En parlant de l'autorité, la perception occidentale de la Chine est souvent teintée d'une crainte face à une puissance jugée agressive et expansionniste.
«En réalité, la Chine se positionne comme un partenaire commercial pragmatique, axé sur le bénéfice mutuel plutôt que sur une domination unilatérale. Les pays africains, par exemple, voient dans cette approche une opportunité de développement, loin des modèles d'aide occidentaux qui sont souvent perçus comme paternalistes et inefficaces.
Il est crucial de comprendre que la Chine, bien que souvent perçue comme monolithique, est en réalité un pays doté d'une grande complexité, où les stratégies économiques sont finement adaptées aux contextes locaux. La diplomatie suisse avec la Chine en est un bon exemple. Les relations commerciales entre les deux pays ont connu une croissance substantielle, en partie grâce à l'accord de libre-échange signé il y a dix ans. Cet accord illustre la capacité de la Suisse à maintenir des relations bilatérales solides avec la Chine, en naviguant habilement entre coopération économique et prudence stratégique.»
Que diriez-vous de la générosité des Chinois face aux plus faibles?
«En ce qui concerne la philanthropie, un domaine où la Chine est traditionnellement perçue comme étant en retard, les choses évoluent également. De plus en plus d'entrepreneurs chinois s'engagent dans des initiatives philanthropiques, souvent inspirées par des catastrophes naturelles qui ont profondément marqué le pays. Un exemple:
«Le tremblement de terre de Wenchuan en mai 2008 a été un moment charnière, suscitant un élan de solidarité nationale sans précédent.»

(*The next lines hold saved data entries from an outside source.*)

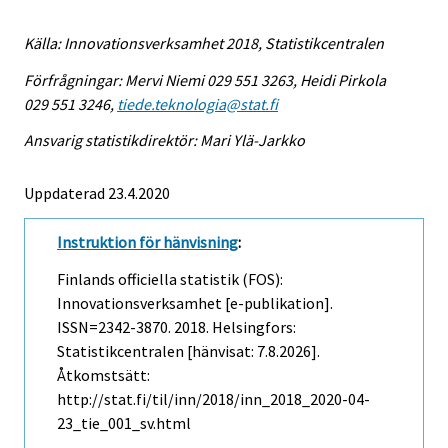
Källa: Innovationsverksamhet 2018, Statistikcentralen
Förfrågningar: Mervi Niemi 029 551 3263, Heidi Pirkola
029 551 3246,
tiede.teknologia@stat.fi
Ansvarig statistikdirektör: Mari Ylä-Jarkko
Uppdaterad 23.4.2020
Instruktion för hänvisning
:
Finlands officiella statistik (FOS):
Innovationsverksamhet [e-publikation].
ISSN=2342-3870. 2018. Helsingfors:
Statistikcentralen [hänvisat: 7.8.2026].
Åtkomstsätt:
http://stat.fi/til/inn/2018/inn_2018_2020-04-
23_tie_001_sv.html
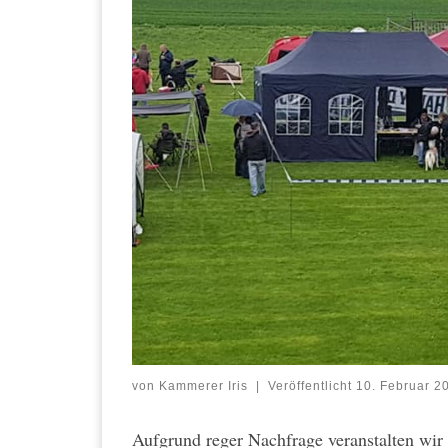
von
Kammerer Iris
|
Veröffentlicht
10. Februar 2
Aufgrund reger Nachfrage veranstalten wir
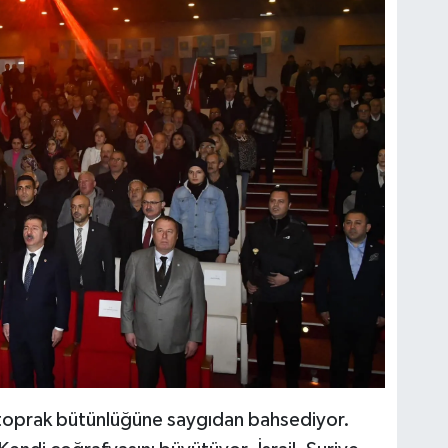
o toprak bütünlüğüne saygıdan bahsediyor.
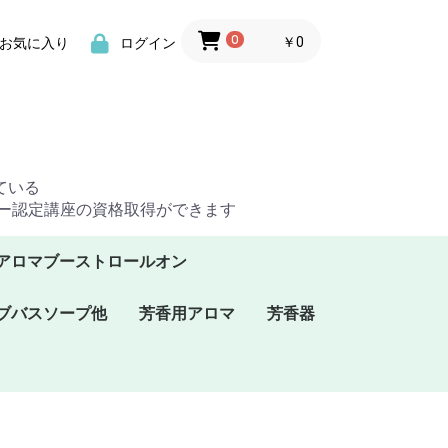
0
￥0
お気に入り
ログイン
ている
ザー認定講座の資格取得ができます
アロマブーストロールオン
ブバスソープ他
芳香用アロマ
芳香器
ソーハーブバス
ソーバスオイル
ソーグリセリンソ
プラナロム芳香スプレ
プラナロムBBシリー
プラナロムルームコロ
プラナフォース･スプ
ケンソーアロマフレグ
アロマフラグランスウ
ー
ズ
ン
レー
ランス
ォーター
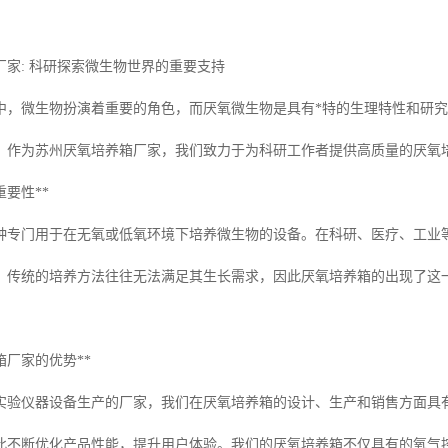
厂家: 科研探索微生物世界的重要支持
中，微生物扮演着重要的角色，而厌氧微生物是具有*特的生理特性和研究
。作为苏州厌氧培养箱厂家，我们致力于为科研工作者提供高质量的厌氧
重要性**
种专门用于在无氧或低氧环境下培养微生物的设备。在科研、医疗、工业
，传统的培养方法往往无法满足其生长需求，因此厌氧培养箱的出现了这
箱厂家的优势**
实验仪器设备生产的厂家，我们在厌氧培养箱的设计、生产和销售方面具
此不断优化产品性能，提升用户体验。我们的厌氧培养箱不仅具有的氧气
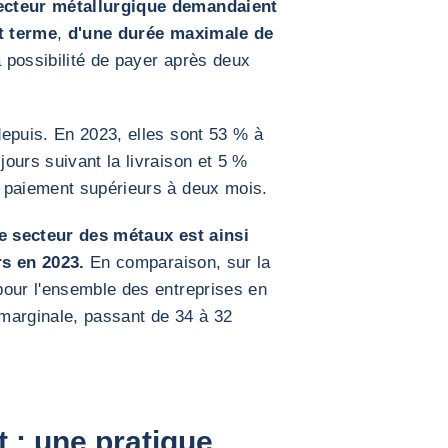
ecteur métallurgique demandaient
t terme
,
d'une durée maximale de
 possibilité de payer après deux
epuis. En 2023, elles sont 53 % à
ours suivant la livraison et 5 %
 paiement supérieurs à deux mois.
e secteur des métaux est ainsi
rs en 2023.
En comparaison, sur la
pour l'ensemble des entreprises en
marginale, passant de 34 à 32
 : une pratique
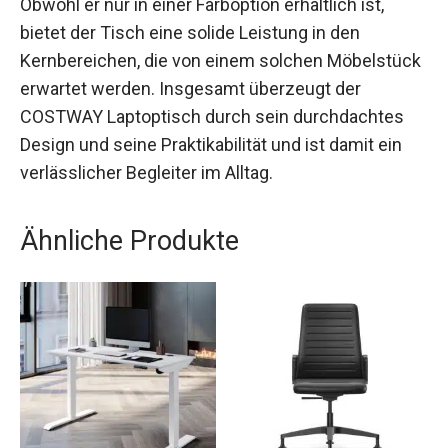
Obwohl er nur in einer Farboption erhältlich ist,
bietet der Tisch eine solide Leistung in den
Kernbereichen, die von einem solchen Möbelstück
erwartet werden. Insgesamt überzeugt der
COSTWAY Laptoptisch durch sein durchdachtes
Design und seine Praktikabilität und ist damit ein
verlässlicher Begleiter im Alltag.
Ähnliche Produkte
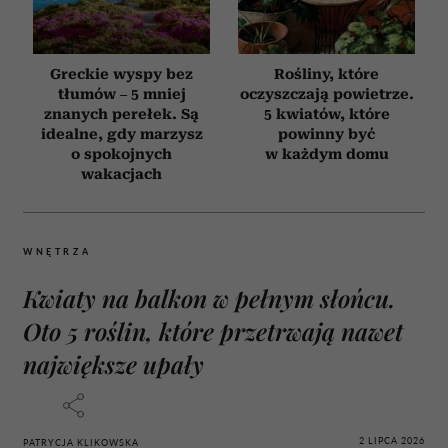
Greckie wyspy bez
Rośliny, które
tłumów – 5 mniej
oczyszczają powietrze.
znanych perełek. Są
5 kwiatów, które
idealne, gdy marzysz
powinny być
o spokojnych
w każdym domu
wakacjach
WNĘTRZA
Kwiaty na balkon w pełnym słońcu.
Oto 5 roślin, które przetrwają nawet
największe upały
2 LIPCA 2026
PATRYCJA KLIKOWSKA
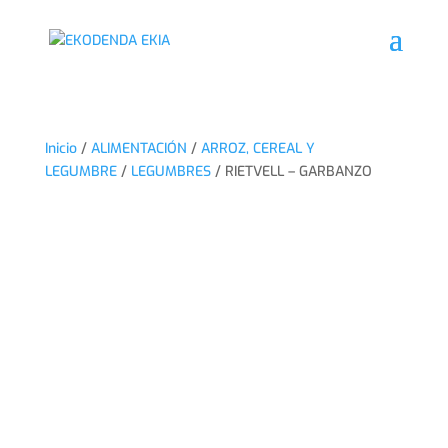
Inicio
/
ALIMENTACIÓN
/
ARROZ, CEREAL Y
LEGUMBRE
/
LEGUMBRES
/ RIETVELL – GARBANZO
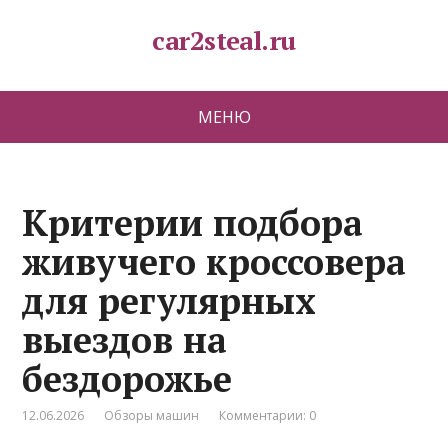
car2steal.ru
МЕНЮ
Критерии подбора
живучего кроссовера
для регулярных
выездов на
бездорожье
12.06.2026
Обзоры машин
Комментарии: 0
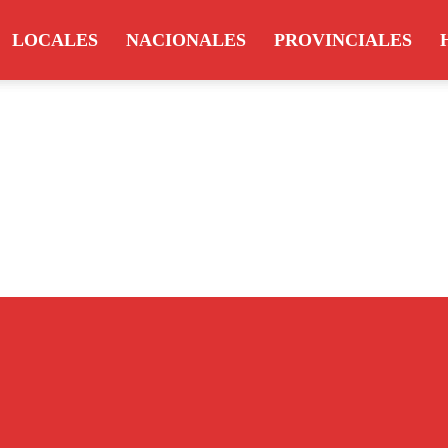
LOCALES
NACIONALES
PROVINCIALES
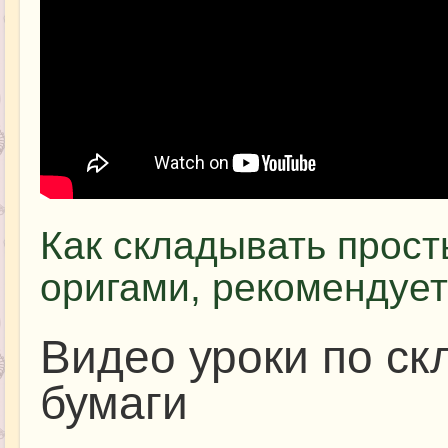
Как складывать прост
оригами, рекомендует
Видео уроки по ск
бумаги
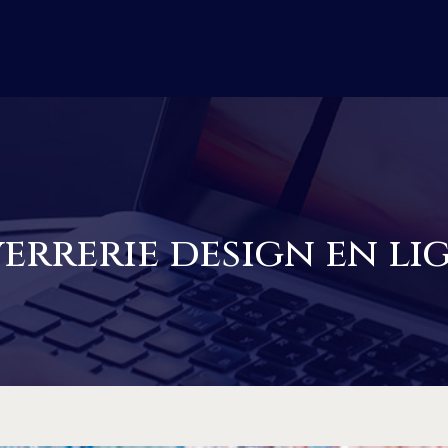
errerie design en li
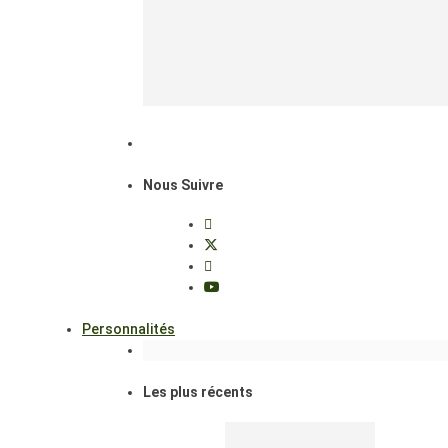
Nous Suivre
Personnalités
Les plus récents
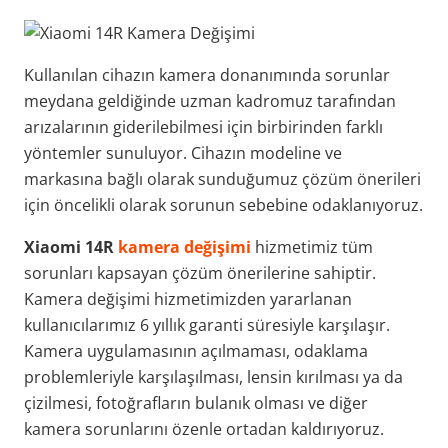
Kullanılan cihazın kamera donanımında sorunlar
meydana geldiğinde uzman kadromuz tarafından
arızalarının giderilebilmesi için birbirinden farklı
yöntemler sunuluyor. Cihazın modeline ve
markasına bağlı olarak sunduğumuz çözüm önerileri
için öncelikli olarak sorunun sebebine odaklanıyoruz.
Xiaomi 14R
kamera değişimi
hizmetimiz tüm
sorunları kapsayan çözüm önerilerine sahiptir.
Kamera değişimi hizmetimizden yararlanan
kullanıcılarımız 6 yıllık garanti süresiyle karşılaşır.
Kamera uygulamasının açılmaması, odaklama
problemleriyle karşılaşılması, lensin kırılması ya da
çizilmesi, fotoğrafların bulanık olması ve diğer
kamera sorunlarını özenle ortadan kaldırıyoruz.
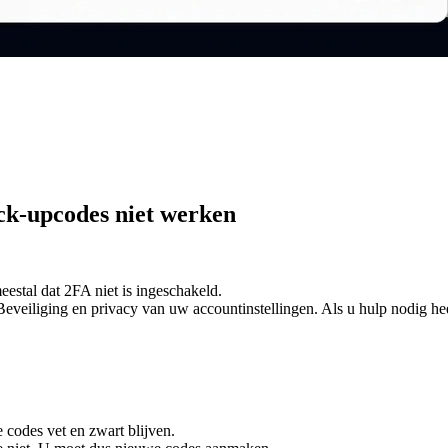
k-upcodes niet werken
estal dat 2FA niet is ingeschakeld.
 Beveiliging en privacy van uw accountinstellingen. Als u hulp nodig h
 codes vet en zwart blijven.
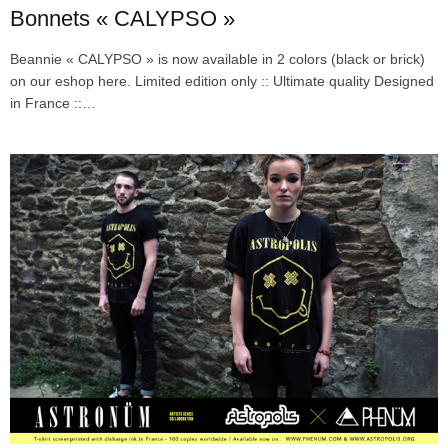
Bonnets « CALYPSO »
Beannie « CALYPSO » is now available in 2 colors (black or brick)
on our eshop here. Limited edition only :: Ultimate quality Designed
in France ::…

Ce développement témoigne de l'émergence d'une société civile plus active et d'une prise de conscience croissante de la responsabilité sociale des entreprises.
La Chine d'aujourd'hui est un pays en pleine mutation, où les défis du passé se transforment en opportunités pour l'avenir. Qu'il s'agisse de ses infrastructures, de son engagement écologique, de sa gestion de crise ou de sa philanthropie naissante, la Chine démontre une capacité réelle à se réinventer. Pour les pays occidentaux, il est essentiel de dépasser les clichés et de reconnaître cette dynamique pour établir des relations plus équilibrées et constructives avec ce géant en pleine transformation.»